■ Alıştırmanın Amacı ■
Hakikatin keşfi konulu metinde "Bir olgu veya" ifadesinden başlayıp "mekânla yetinmek zorundayız." ifadesine kadar, bu ifade de dahil olmak üzere, uzanan bölümü yeniden yazınız. Yazarken "mekânda" sözcüğünü "yerde" ile değiştiriniz.

■ Metin ■
========================================

16 Temmuz 2021 Cuma

Hakikatin Keşfi- II




HAKİKATİN KEŞFİ- II

Cağfer KARADAŞ

Bir olgu veya olayı bilmek için, onunla aynı zaman ve mekânda olmanın yanında bilgi gücü ve kapasitesine sahip olmak gerekir. Demek ki içinde bulunduğumuz mekânda ve zamanın şimdisinde gerçekleşen olgu veya olayı, ancak sahip olduğumuz bilgi ve kapasitemiz kadarıyla kavrayabiliriz. Çünkü geçmiş elimizden çıkmış, gelecek elimize geçmemiş, var olan şimdiyle ve içinde bulunduğumuz mekânla yetinmek zorundayız.

Bir de bilme gücünün sınırları var. Duyular ancak ulaşabildiği kadarını kavrar; her şeye ve her yöne ulaşamaz. Göz aynı anda her yere bakamaz, kulak aynı anda her yönden gelen sesi işitemez; aynı anda her şeyin tadına bakamaz dil, her şeye dokunamaz el, her şeyi koklayamaz burun. Aynı yöne bakarken bile gözü aldatan bir gözbağcı çıkar, kulak tek yönden gelen sözü yanlış anlar; dil her tadı, burun her kokuyu alamaz, dokunduğunu her zaman tam algılayamaz el.  

Ayrıca duyuların algısı, aklın hükmüne muhtaç. Aklın değerlendirmesi olmadan duyuların verilerinden bir hüküm çıkmaz. Akıl da yanılma ihtimali olan bir alet. Ne kadar yanıldığını bilmesi bile aynı yanılma ihtimaline tabi.

Bu iki bilme gücü yani akıl ve duyular yine de hayat boyu insana büyük tecrübeler kazandırmış. Kimi zaman görerek, kimi zaman gözleyerek kimi zaman da deneyerek; tutturarak ve yanılarak, isabet ederek ve hataya düşerek, ulaşarak ve uzaklaşarak, yakalayarak ve kaçırarak, bularak ve kaybederek, yetişerek ve geç kalarak… İşte böyle dolmuş insanoğlunun tecrübe dağarcığı.

========================================

■ Veri Kümesi Kayıtları ■
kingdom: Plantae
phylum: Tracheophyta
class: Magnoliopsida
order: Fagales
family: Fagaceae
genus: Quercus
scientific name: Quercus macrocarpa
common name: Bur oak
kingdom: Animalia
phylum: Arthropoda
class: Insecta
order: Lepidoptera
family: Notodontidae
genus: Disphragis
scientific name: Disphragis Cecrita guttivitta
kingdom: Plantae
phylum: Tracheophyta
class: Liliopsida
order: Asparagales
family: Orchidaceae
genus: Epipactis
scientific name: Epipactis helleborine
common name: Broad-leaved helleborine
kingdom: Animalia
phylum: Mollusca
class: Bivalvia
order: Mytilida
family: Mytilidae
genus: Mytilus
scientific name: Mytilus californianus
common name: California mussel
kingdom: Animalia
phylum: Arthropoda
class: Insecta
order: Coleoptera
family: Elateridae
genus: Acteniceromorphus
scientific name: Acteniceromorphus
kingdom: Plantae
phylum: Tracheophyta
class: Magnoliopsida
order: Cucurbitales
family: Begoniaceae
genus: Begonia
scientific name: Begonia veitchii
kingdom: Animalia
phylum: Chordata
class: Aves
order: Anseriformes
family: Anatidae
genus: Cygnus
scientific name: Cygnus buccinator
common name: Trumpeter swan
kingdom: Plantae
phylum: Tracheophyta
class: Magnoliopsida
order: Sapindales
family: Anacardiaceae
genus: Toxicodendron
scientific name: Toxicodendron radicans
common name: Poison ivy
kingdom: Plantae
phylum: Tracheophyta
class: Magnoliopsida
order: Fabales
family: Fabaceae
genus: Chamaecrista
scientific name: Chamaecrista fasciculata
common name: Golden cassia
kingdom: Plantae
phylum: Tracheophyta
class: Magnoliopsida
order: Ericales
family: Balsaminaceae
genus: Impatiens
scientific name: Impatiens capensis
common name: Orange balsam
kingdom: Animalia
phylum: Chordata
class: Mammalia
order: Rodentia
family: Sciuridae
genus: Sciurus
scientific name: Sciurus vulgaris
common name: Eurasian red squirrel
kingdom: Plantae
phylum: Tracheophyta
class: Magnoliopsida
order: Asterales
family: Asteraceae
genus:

========================================

■ Sorunun Çözümü ■
Bir olgu veya olayı bilmek için, onunla aynı zaman ve yerde olmanın yanında bilgi gücü ve kapasitesine sahip olmak gerekir. Demek ki içinde bulunduğumuz yerde ve zamanın şimdisinde gerçekleşen olgu veya olayı, ancak sahip olduğumuz bilgi ve kapasitemiz kadarıyla kavrayabiliriz. Çünkü geçmiş elimizden çıkmış, gelecek elimize geçmemiş, var olan şimdiyle ve içinde bulunduğumuz mekânla yetinmek zorundayız.